The present danger for Reformed thinking is that it would sell this birthright, that it would set its sail to the wind of populism, and indulge in a solipsistic restatement of its views in bold print, believing that there are no other factors to be accounted for. In some senses this is happening already. The grumbling appendix which is the issue of women preachers within conservative evangelical circles is not so much being probed with a scalpel as being bludgeoned with a sledgehammer in the public realm. Issues of race, of sexuality, of basic human identity are being hoisted on banners, and marched to the band-tunes of political pragmatism -a parade which plays right into the hands of those who believe that Christianity is essentially low brow and unthinking.
We desperately need nuance, not as a means of diluting our own views, or deflating those of others, but as a way of showing that the gospel of Jesus Christ is undeniably adept at questioning our basic assumptions as human beings, and providing answers which satisfy the mind as well as the emotions. We need nuance to showcase the precise contours of the truths we espouse, rescuing key ideas about the faith from the jaws of error on one hand, and the claws of over-simplification on the other. We need Christian preachers, writers, and thinkers who can more than fairly delineate the views of their opponents, and robustly communicate their own position.
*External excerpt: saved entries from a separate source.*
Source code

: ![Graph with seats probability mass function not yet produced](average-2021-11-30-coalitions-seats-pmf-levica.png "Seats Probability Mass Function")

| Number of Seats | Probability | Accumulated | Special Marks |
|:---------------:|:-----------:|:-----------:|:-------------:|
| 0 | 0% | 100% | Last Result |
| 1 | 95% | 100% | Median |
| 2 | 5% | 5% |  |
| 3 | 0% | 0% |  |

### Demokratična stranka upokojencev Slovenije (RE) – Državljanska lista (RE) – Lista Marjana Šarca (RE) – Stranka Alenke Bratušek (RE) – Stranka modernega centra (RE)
In the absence of this we will marry our message to the spirit of the age, to the faux-outrage of social media, or to the easy option of just saying what we believe and rallying our co-believers to shout louder than those who disagree with us. This will win crowds in the short term and lose all credibility in the long term. Nuance is our heritage, it is a reality in terms of the Bible’s depiction of the human heart, and it is too vital a framework for understanding for its potency to be surrendered to those who stand against the gospel.